The agency posted public service announcements that read, “Learn the truth about Covid and chlorine.”

“Users got them at the top of their lists of search results, and we could see the searches go way down,” Mr. Pattison said.

The W.H.O. has been consulted on rumors falsely claiming that masks cause people to black out, and on whether a “rainforest product” sold by the government of Madagascar really worked.

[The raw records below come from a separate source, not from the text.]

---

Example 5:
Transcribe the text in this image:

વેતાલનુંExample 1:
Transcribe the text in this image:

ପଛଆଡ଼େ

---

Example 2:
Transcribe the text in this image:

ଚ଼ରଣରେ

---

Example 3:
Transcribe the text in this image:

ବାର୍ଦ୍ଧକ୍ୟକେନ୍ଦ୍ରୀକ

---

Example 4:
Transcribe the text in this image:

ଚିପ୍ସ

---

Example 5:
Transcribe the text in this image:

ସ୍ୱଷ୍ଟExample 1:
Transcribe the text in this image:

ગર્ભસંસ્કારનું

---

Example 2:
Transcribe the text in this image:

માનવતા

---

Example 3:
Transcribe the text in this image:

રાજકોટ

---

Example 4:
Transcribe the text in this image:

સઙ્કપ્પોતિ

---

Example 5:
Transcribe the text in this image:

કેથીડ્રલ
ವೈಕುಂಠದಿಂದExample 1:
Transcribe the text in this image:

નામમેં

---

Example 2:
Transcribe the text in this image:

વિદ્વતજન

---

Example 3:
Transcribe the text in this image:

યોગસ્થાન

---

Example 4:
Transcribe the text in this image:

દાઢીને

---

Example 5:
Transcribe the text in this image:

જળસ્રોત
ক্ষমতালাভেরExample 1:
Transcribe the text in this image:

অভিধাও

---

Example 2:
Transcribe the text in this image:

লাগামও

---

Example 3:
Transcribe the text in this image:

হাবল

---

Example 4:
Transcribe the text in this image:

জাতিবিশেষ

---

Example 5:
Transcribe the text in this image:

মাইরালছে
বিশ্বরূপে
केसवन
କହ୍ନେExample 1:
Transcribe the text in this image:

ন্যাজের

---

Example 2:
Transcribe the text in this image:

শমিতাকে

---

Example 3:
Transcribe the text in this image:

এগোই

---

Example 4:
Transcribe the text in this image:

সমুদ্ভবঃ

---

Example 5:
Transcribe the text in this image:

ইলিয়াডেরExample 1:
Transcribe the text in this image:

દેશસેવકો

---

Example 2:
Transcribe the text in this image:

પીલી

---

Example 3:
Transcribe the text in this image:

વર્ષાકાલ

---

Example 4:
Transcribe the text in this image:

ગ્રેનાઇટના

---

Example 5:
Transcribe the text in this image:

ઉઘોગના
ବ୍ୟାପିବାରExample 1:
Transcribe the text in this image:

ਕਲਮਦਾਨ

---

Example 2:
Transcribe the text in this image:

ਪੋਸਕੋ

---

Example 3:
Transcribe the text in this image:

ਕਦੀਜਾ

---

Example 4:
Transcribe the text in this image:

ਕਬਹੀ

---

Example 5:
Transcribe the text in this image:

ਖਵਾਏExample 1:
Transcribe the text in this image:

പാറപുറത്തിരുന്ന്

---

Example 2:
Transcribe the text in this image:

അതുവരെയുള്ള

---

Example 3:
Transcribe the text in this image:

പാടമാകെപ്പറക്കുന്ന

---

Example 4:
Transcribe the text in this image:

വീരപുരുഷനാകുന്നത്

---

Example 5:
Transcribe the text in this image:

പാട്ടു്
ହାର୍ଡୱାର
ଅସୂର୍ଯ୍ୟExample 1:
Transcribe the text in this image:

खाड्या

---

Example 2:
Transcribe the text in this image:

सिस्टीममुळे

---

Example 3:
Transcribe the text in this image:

Because the W. H.O. must be careful never to insult a member government, Mr. Pattison released a carefully worded response saying there was no evidence for the product’s efficacy.

The W.H.O.’s in-house epidemiologists “are getting a bit annoyed at me,” Mr. Pattison said, because of his constant requests for detailed written explanations of, for instance, why thermometers do not cause brain damage or why a 5G wireless network cannot transmit a bat virus.

“I’m afraid my Christmas card list is getting shorter,” he said.